## Dataset records
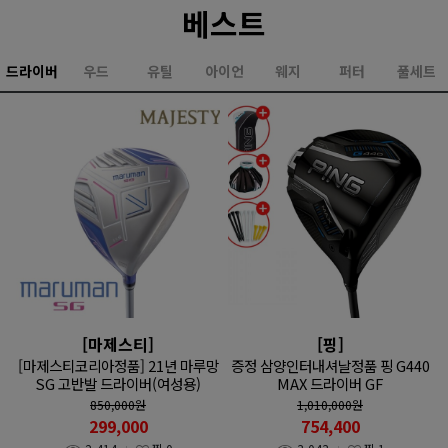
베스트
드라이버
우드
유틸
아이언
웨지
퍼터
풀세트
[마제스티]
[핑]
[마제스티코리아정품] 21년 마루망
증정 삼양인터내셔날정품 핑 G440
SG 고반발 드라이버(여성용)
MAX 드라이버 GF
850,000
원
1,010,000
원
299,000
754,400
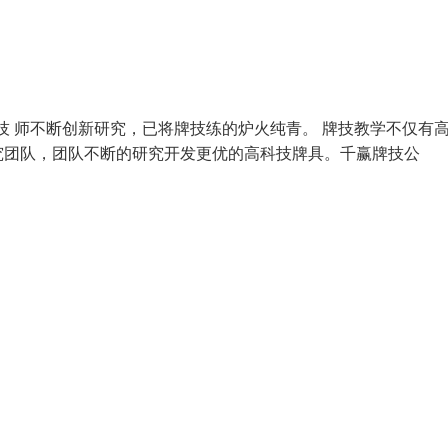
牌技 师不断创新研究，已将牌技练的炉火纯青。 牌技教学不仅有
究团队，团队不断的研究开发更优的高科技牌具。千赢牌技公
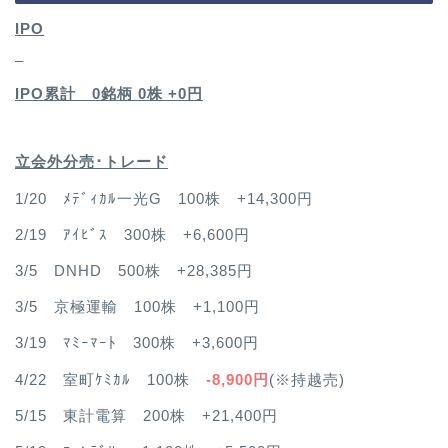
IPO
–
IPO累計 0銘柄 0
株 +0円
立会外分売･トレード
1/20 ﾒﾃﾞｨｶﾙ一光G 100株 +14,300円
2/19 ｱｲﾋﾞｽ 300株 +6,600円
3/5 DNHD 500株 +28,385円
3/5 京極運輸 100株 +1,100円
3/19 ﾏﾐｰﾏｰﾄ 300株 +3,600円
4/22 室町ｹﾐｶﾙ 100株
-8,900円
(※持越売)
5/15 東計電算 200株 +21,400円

* * *

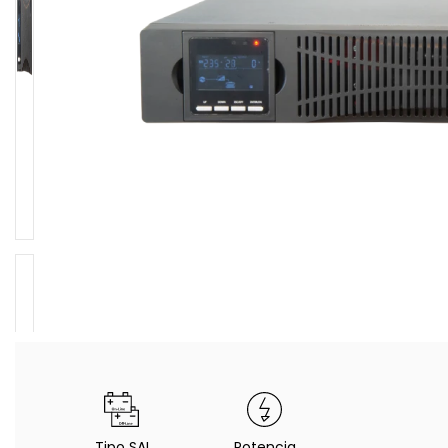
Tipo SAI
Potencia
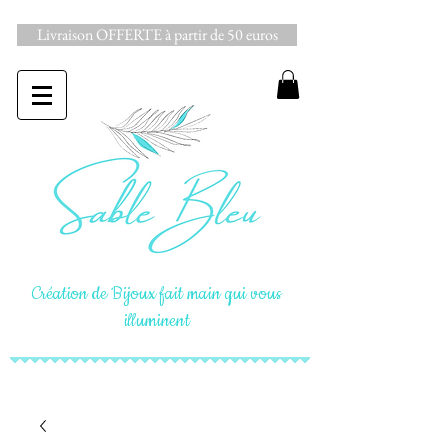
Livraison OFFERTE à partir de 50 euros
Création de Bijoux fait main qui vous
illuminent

## Exercise instructions
Only one stretch of the data above is needed. Restate it word for word, from the line containing "3/5 京極運輸 100株 +1,100円" through the line containing "5/15 東計電算 200株 +21,400円", both ends included.

## Task answer
3/5 京極運輸 100株 +1,100円
3/19 ﾏﾐｰﾏｰﾄ 300株 +3,600円
4/22 室町ｹﾐｶﾙ 100株
-8,900円
(※持越売)
5/15 東計電算 200株 +21,400円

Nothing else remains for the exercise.